By the end of the 17th century, plantings of this variety, now under the synonym Red Muscatel, appeared in South Africa at the little farm of Constantia, just south of Cape Town. They were destined to put this place name on the world’s wine map for all time, for the sweet red wine Constantia would dominate dessert wine consumption in the courts of Europe for the next two hundred years. Michael Broadbent, in his 1977 “Great Vintage Wine Book,” describes one of the last sweet Constantias, that of 1922, as “...curious spicy nose, traces of Muscat…twist of lemon acidity…interesting.” This was after more then fifty years in the bottle.


A quarter-acre planting of this variety, believed to be the only one in Napa Valley, lies at the eastern end of the Philip Togni Vineyard, high above St.
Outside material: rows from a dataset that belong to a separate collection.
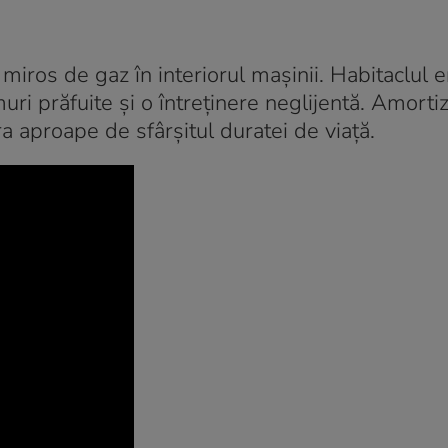
iros de gaz în interiorul mașinii. Habitaclul e
uri prăfuite și o întreținere neglijentă. Amorti
 aproape de sfârșitul duratei de viață.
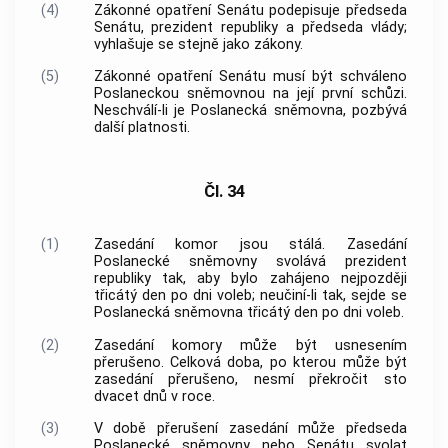
(4)
Zákonné opatření Senátu podepisuje předseda
Senátu, prezident republiky a předseda
vlády
;
vyhlašuje se stejně jako zákony.
(5)
Zákonné opatření Senátu musí být schváleno
Poslaneckou sněmovnou na její první schůzi.
Neschválí-li je Poslanecká sněmovna, pozbývá
další platnosti.
Čl. 34
(1)
Zasedání komor jsou stálá. Zasedání
Poslanecké sněmovny svolává prezident
republiky tak, aby bylo zahájeno nejpozději
třicátý den po dni voleb; neučiní-li tak, sejde se
Poslanecká sněmovna třicátý den po dni voleb.
(2)
Zasedání komory může být usnesením
přerušeno. Celková doba, po kterou může být
zasedání přerušeno, nesmí překročit sto
dvacet dnů v roce.
(3)
V době přerušení zasedání může předseda
Poslanecké sněmovny nebo Senátu svolat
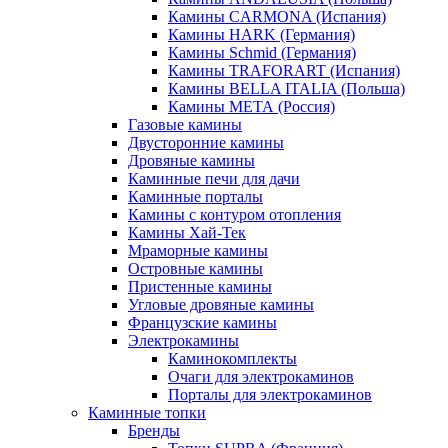
Камины CARMONA (Испания)
Камины HARK (Германия)
Камины Schmid (Германия)
Камины TRAFORART (Испания)
Камины BELLA ITALIA (Польша)
Камины МЕТА (Россия)
Газовые камины
Двусторонние камины
Дровяные камины
Каминные печи для дачи
Каминные порталы
Камины с контуром отопления
Камины Хай-Тек
Мраморные камины
Островные камины
Пристенные камины
Угловые дровяные камины
Французские камины
Электрокамины
Каминокомплекты
Очаги для электрокаминов
Порталы для электрокаминов
Каминные топки
Бренды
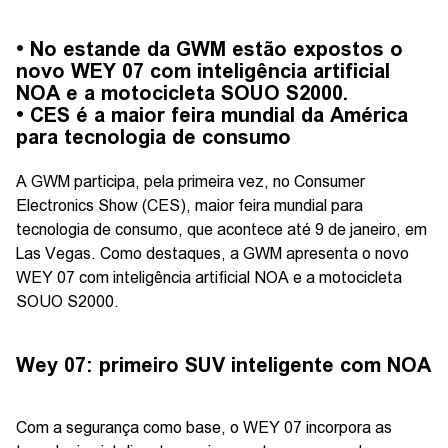
• No estande da GWM estão expostos o
novo WEY 07 com inteligência artificial
NOA e a motocicleta SOUO S2000.
• CES é a maior feira mundial da América
para tecnologia de consumo
A GWM participa, pela primeira vez, no Consumer
Electronics Show (CES), maior feira mundial para
tecnologia de consumo, que acontece até 9 de janeiro, em
Las Vegas. Como destaques, a GWM apresenta o novo
WEY 07 com inteligência artificial NOA e a motocicleta
SOUO S2000.
Wey 07: primeiro SUV inteligente com NOA
Com a segurança como base, o WEY 07 incorpora as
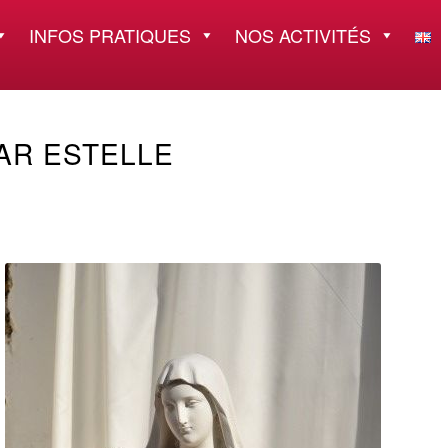
INFOS PRATIQUES
NOS ACTIVITÉS
AR ESTELLE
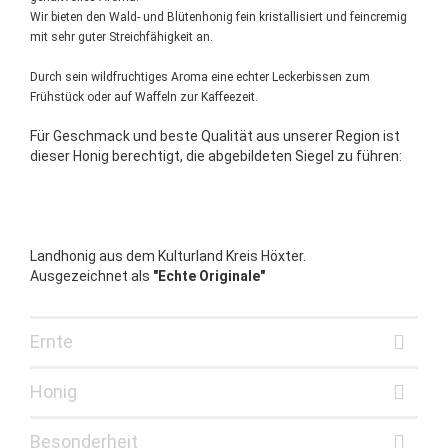
Wir bieten den Wald- und Blütenhonig fein kristallisiert und feincremig
mit sehr guter Streichfähigkeit an.
Durch sein wildfruchtiges Aroma eine echter Leckerbissen zum
Frühstück oder auf Waffeln zur Kaffeezeit.
Für Geschmack und beste Qualität aus unserer Region ist
dieser Honig berechtigt, die abgebildeten Siegel zu führen:
Landhonig aus dem Kulturland Kreis Höxter.
Ausgezeichnet als
"Echte Originale"
Ernte
Honig
Besonderheit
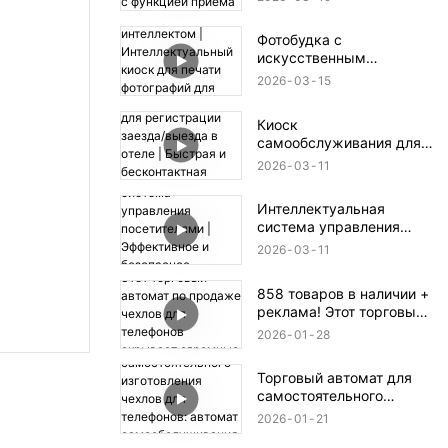
функцией приема монет
и банкнот.
Фотобудка с
искусственным
интеллектом |
2026
03
15
Интеллектуальный киоск
для печати фотографий
Киоск
для мероприятий и
самообслуживания для
розничной торговли
регистрации заезда/
2026
03
11
выезда в отеле |
Быстрая и
Интеллектуальная
бесконтактная
система управления
регистрация заезда/
посетителями |
выезда
2026
03
11
Эффективное и
безопасное решение для
858 товаров в наличии +
регистрации
реклама! Этот торговый
автомат по продаже
2026
01
28
чехлов для телефонов
скрывает огромные
Торговый автомат для
возможности для
самостоятельного
бизнеса.
изготовления чехлов для
2026
01
21
телефонов: автомат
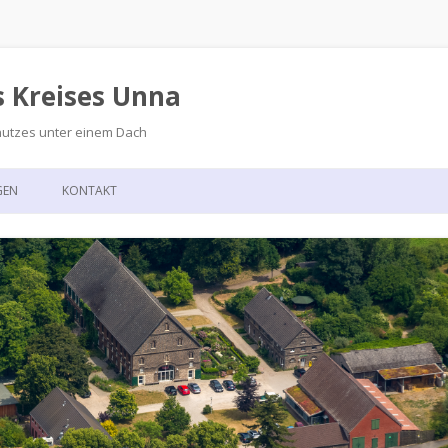
s Kreises Unna
hutzes unter einem Dach
Zum
Inhalt
GEN
KONTAKT
springen
GSKALENDER
ANFAHRT
T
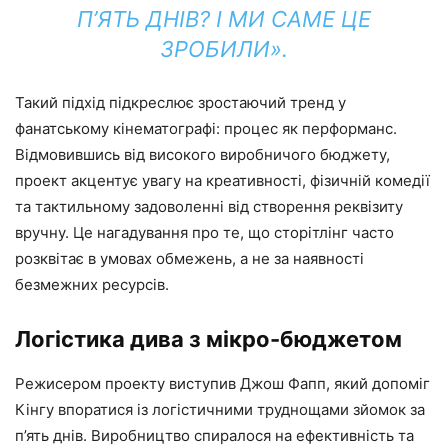
П’ЯТЬ ДНІВ? І МИ САМЕ ЦЕ
ЗРОБИЛИ».
Такий підхід підкреслює зростаючий тренд у
фанатському кінематографі: процес як перформанс.
Відмовившись від високого виробничого бюджету,
проект акцентує увагу на креативності, фізичній комедії
та тактильному задоволенні від створення реквізиту
вручну. Це нагадування про те, що сторітлінг часто
розквітає в умовах обмежень, а не за наявності
безмежних ресурсів.
Логістика дива з мікро-бюджетом
Режисером проекту виступив Джош Фапп, який допоміг
Кінгу впоратися із логістичними труднощами зйомок за
п’ять днів. Виробництво спиралося на ефективність та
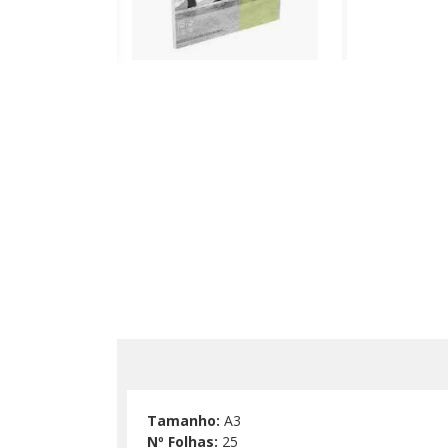
Tamanho:
A3
Nº Folhas:
25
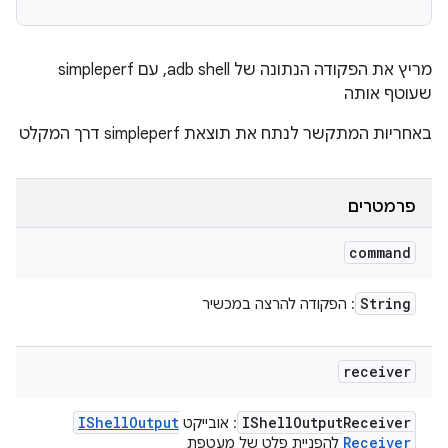
מריץ את הפקודה הנתונה של adb shell, עם simpleperf
שעוטף אותה
באחריות המתקשר לנתח את תוצאת simpleperf דרך המקלט
פרמטרים
command
String
: הפקודה להרצה במכשיר
receiver
IShell
Output
IShell
Output
Receiver
: אובייקט
Receiver
להפניית פלט של מעטפת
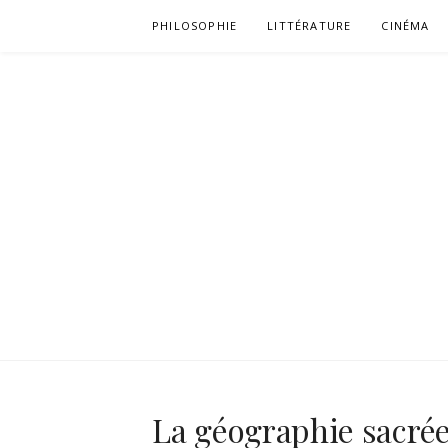
Aller
PHILOSOPHIE
LITTÉRATURE
CINÉMA
au
contenu
La géographie sacrée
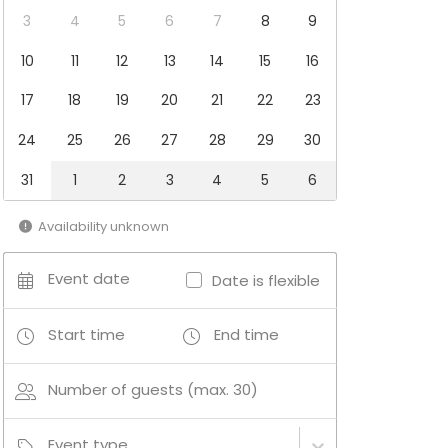
3
4
5
6
7
8
9
10
11
12
13
14
15
16
17
18
19
20
21
22
23
24
25
26
27
28
29
30
31
1
2
3
4
5
6
Availability unknown
Event date
Date is flexible
Start time
End time
Number of guests (max. 30)
Event type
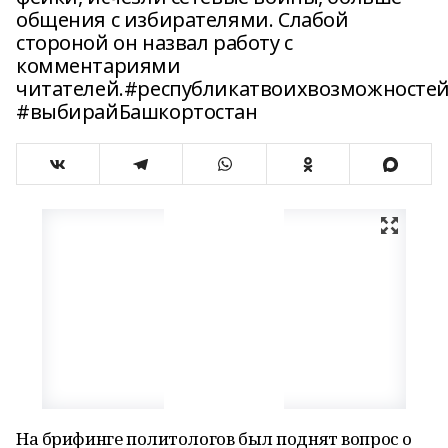
общения с избирателями. Слабой
стороной он назвал работу с
комментариями
читателей.#республикатвоихвозможносте
#выбирайБашкортостан
На брифинге политологов был поднят вопрос о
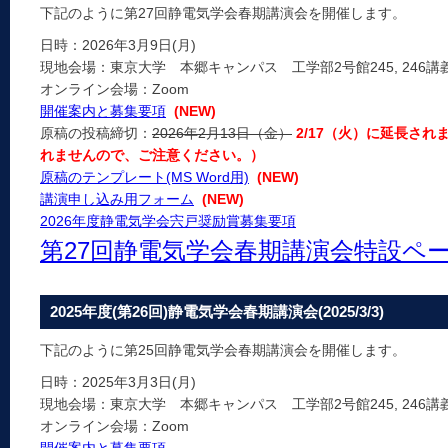
下記のように第27回静電気学会春期講演会を開催します。
日時：2026年3月9日(月)
現地会場：東京大学 本郷キャンパス 工学部2号館245, 246講義
オンライン会場：Zoom
開催案内と募集要項
(NEW)
原稿の投稿締切：
2026年2月13日（金）
2/17（火）に延長さ
れませんので、ご注意ください。）
原稿のテンプレート(MS Word用)
(NEW)
講演申し込み用フォーム
(NEW)
2026年度静電気学会宍戸奨励賞募集要項
第27回静電気学会春期講演会特設ペ
2025年度(第26回)静電気学会春期講演会(2025/3/3)
下記のように第25回静電気学会春期講演会を開催します。
日時：2025年3月3日(月)
現地会場：東京大学 本郷キャンパス 工学部2号館245, 246講義
オンライン会場：Zoom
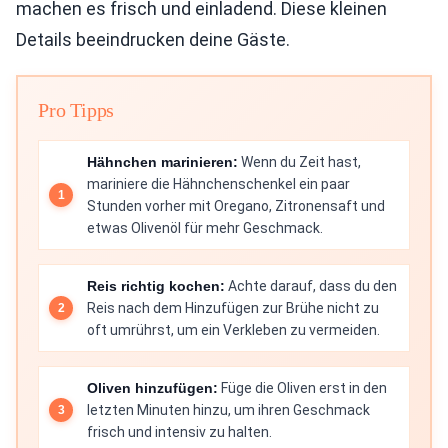
machen es frisch und einladend. Diese kleinen
Details beeindrucken deine Gäste.
Pro Tipps
Hähnchen marinieren:
Wenn du Zeit hast,
mariniere die Hähnchenschenkel ein paar
Stunden vorher mit Oregano, Zitronensaft und
etwas Olivenöl für mehr Geschmack.
Reis richtig kochen:
Achte darauf, dass du den
Reis nach dem Hinzufügen zur Brühe nicht zu
oft umrührst, um ein Verkleben zu vermeiden.
Oliven hinzufügen:
Füge die Oliven erst in den
letzten Minuten hinzu, um ihren Geschmack
frisch und intensiv zu halten.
Helena. Its wine has been given the proprietary name of the ancient family halmlet in Italian Switzerland, Ca’Togni. Enough grapes are grown most years to fill one small barrel with this sweet red wine. Black Hamburgh is planted over a considerable acreage in northern Insia where it is called “Gulab,” the Sanskrit word for “rose.” Certainly, this wine smells more of roses than of muscat, which inspired the artist to decorate the Ca’Togni label with a wild rose from our woods on Spring Mountain. Yet as a muscat-type grape, Black Hamburgh’s origin lies in the Middle East. Following Mohammed’s edict against the consumption of alcohol, Arab hybridists worked in the development of grapes with interesting—muscat—flavors for eating. It is ironic that one result of all this serious work should be a wine, and that wine should have the charm and ready appeal of this  Ca’Togni.


The  Ca’Togni is bottled each year in June in half bottles (375ml.) only. The sugar level is very high; acid, alcohol and tannins are low. It is pleasant to drink young either in place of Port in the winter, or chilled as a summer aperitif.